Le point original de l’étude concerne la description des formes sévères et des hospitalisations. « Contrairement aux épidémies précédentes, ce ne sont pas des sujets vulnérables qui ont les formes les plus graves, indique le Pr Peiffer-Smadja. Les 17 patients hospitalisés de l’étude étaient immunocompétents et en bonne santé. » Les formes sévères comprenaient des surinfections cutanées, des atteintes anales et digestives compliquées, de la dysphagie ou des atteintes ophtalmologiques.
Les complications ayant conduit à une hospitalisation relevaient principalement de surinfection bactérienne. « Six avaient des surinfections cutanées telles que des cellulites nécrosantes ou des abcès sous-cutanés, nécessitant une intervention chirurgicale pour quatre d'entre eux, quatre avaient un angor avec dysphagie, dont un nécessitait un drainage chirurgical, quatre avaient une atteinte anale ou colorectale sévère et deux avaient une atteinte ophtalmique », détaillent les auteurs.
Un effet de la vaccination encore à l’étude
L’étude ayant été menée avant l’accès au técovirimat (antiviral de référence), la prise en charge des 262 cas portait sur la gestion de la douleur, un enjeu essentiel notamment quand les atteintes étaient génitales ou anales, certains cas réclamant des morphiniques. Depuis l’introduction du técovirimat, les profils de patients pouvant en bénéficier ont été définis avec la Direction générale de la santé (DGS). Ces patients sont désormais suivis via la cohorte internationale Mosaic, soutenue par l'ANRS- Maladies infectieuses émergentes (ANRS-MIE) et coordonnée par le Pr Xavier Lescure de l’hôpital Bichat (AP-H), également co-auteur de l'étude.

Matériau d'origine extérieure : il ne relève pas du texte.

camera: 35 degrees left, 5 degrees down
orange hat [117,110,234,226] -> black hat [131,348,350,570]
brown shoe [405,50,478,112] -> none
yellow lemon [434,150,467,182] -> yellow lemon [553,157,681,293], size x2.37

Côté vaccination, seuls 12 % des sujets de l’étude avaient bénéficié d’une vaccination antivariolique, dont quatre cas avaient eu une vaccination post-exposition précoce avec le vaccin actuellement disponible, Imvanex. Si ces éléments sont insuffisants pour conclure, une autre étude, prépubliée sur « MedRxiv », rapporte 12 cas d’infection sur 276 individus exposés, malgré la vaccination post-exposition.
« Tous étaient bénins, indique le Pr Peiffer-Smadja, qui a également participé à cette étude. Ces cas sont survenus soit très précocement après la vaccination avec très probablement une injection post-exposition trop tardive, soit à distance de la vaccination, plus d’un mois après, chez des sujets qui n’avaient pas encore reçu le rappel. » Ces données sont ainsi « plutôt rassurantes » sur la vaccination, même si la protection offerte reste encore difficile à évaluer.